Angles given by Lansky don't seem to take the thickness and width of the blade into account.

When you measure the angle from the "hole" to the "tip" of the lansky device, you get approximately the angle mentionned near the hole.

I am glad with that : I prefer a smaller angle, I am almost stitched to the Lansky 20° for all my knives, that gives a full real angle of 30-35°.

Regards
 
On my Gatco system, assuming that the edge of the blade is approximately 1/2" away from the distal end of the clamp, the 11 degree slot gives an angle of 15.5 degrees. So the Gatco is approximately accurate if the edge is 2.4 inches away from the end of the clamp.

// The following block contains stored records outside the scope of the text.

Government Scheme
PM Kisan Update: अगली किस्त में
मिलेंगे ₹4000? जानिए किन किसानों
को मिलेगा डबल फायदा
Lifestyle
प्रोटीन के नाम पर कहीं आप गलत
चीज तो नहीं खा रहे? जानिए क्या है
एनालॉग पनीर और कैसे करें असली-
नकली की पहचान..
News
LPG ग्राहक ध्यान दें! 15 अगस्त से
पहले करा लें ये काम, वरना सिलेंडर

Therefore most knives I sharpen on my clamp system are sharpened at a more obtuse angle than I desire.

I find that this clamp system doesn't work very well at all with smaller blades.

What do most of you use for smaller blades? Sharpmaker? Bench stone?

I've been freehanding my smaller blades, but I wish I could jig them once in a while to get them in the ballpark.

Rus
 
Funny, maybe I'm not understanding this correctly. I remember when I first got my Sharpmaker, I checked the angle of the Lansky against it. I put my Crossbill in the Lansky and set the guide rod at 17˚. When I held it up against the Sharpmaker, it matched perfectly with the Sharpmaker rods when in the 40˚ setting. Of course mine was an extremely rudimentary experiment, so your findings are interesting.

Edited to add.
After writing this, I clamped my Yojimbo in the Lansky and did the same test. With the Yojimbo the angle of the Lansky Matched almost perfectly with the angle on the Sharpmaker. Of note is that the blade of the Yojimbo is about a quarter-inch wider than that of the Crossbill.
 
I know this is an old thread but I though I had something useful to to add to this. I always realized depending on the size of a blade, you would not get the exact angle the clamp reads. So I finally got an angle cube and checked the angles on my Lansky, with the cutting edge of my knife roughly one 1/2 inch from the clamp jaws I got the following. I am labeling these Lansky° for what is on the clamp, and actual° for what I got. I did not measure the 17° slot on the clamp.

Lansky°30/ Actual°26
Lansky°25/Actual°21
Lansky°20/Actual°16
 
I know this is an old thread but I though I had something useful to to add to this. I always realized depending on the size of a blade, you would not get the exact angle the clamp reads. So I finally got an angle cube and checked the angles on my Lansky, with the cutting edge of my knife roughly one 1/2 inch from the clamp jaws I got the following. I am labeling these Lansky° for what is on the clamp, and actual° for what I got. I did not measure the 17° slot on the clamp.

Lansky°30/ Actual°26
Lansky°25/Actual°21
Lansky°20/Actual°16
 
The 'set' angles on Lansky's clamps are valid only as measured directly at the front edge of the clamp (I measured/calculated for mine). So, any blade edge that is positioned further away from the clamp's front edge will definitely sharpen up at a more acute angle than stated on the clamp. Very wide blades will be much more acute, by several degrees. I frequently use & sharpen more 'traditional-sized' folder blades with mine, and recently figured out that positioning the blade edge ~3/8" or so beyond the clamp's front edge will produce an edge angle at around ~ 14-15°/side, when using the '17' setting on the clamp for the guide rod. Specifically, this approximates the results I got when sharpening the main spear blade on a Victorinox SAK.